__Activity__: Please repeat the records beneath this task exactly as they appear, but skip the images.
[Supplied material — start]
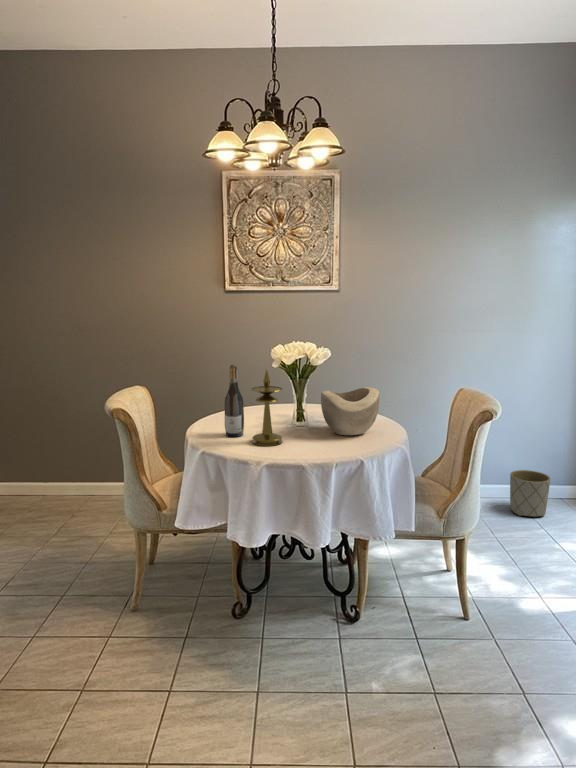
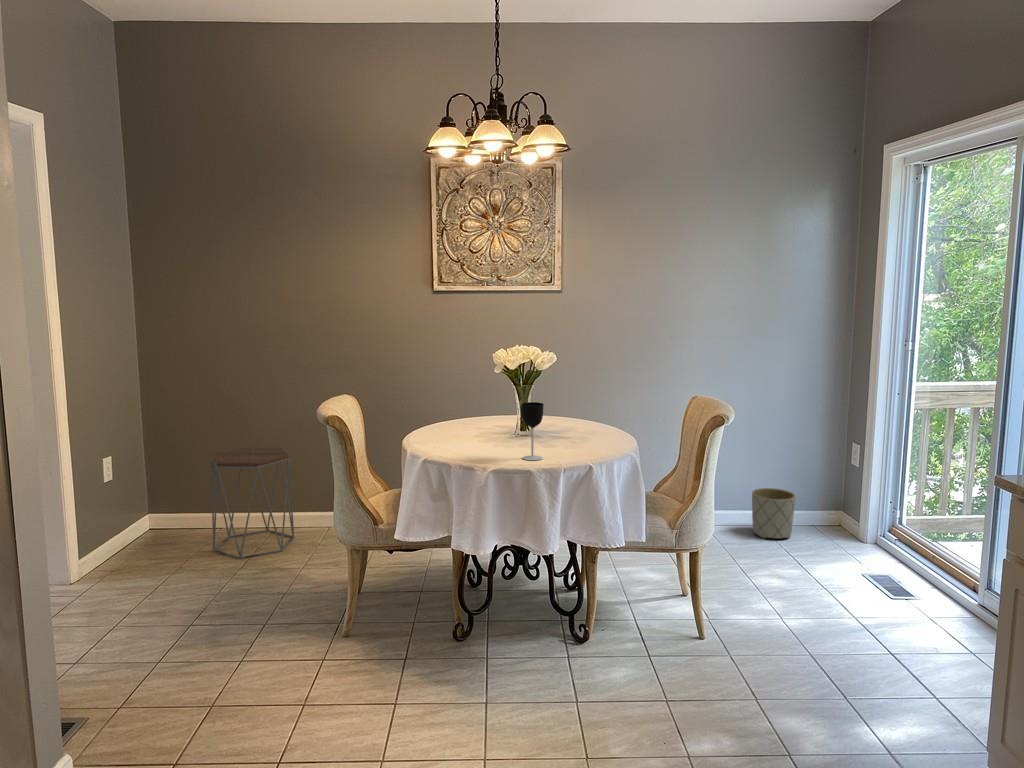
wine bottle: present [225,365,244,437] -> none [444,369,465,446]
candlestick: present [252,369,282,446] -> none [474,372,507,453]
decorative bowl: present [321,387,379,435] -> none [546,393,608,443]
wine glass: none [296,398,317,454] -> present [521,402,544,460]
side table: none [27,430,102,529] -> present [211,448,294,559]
[Supplied material — finish]
__Task response__:
wine bottle: present [225,365,244,437] -> none [444,369,465,446]
candlestick: present [252,369,282,446] -> none [474,372,507,453]
decorative bowl: present [321,387,379,435] -> none [546,393,608,443]
wine glass: none [296,398,317,454] -> present [521,402,544,460]
side table: none [27,430,102,529] -> present [211,448,294,559]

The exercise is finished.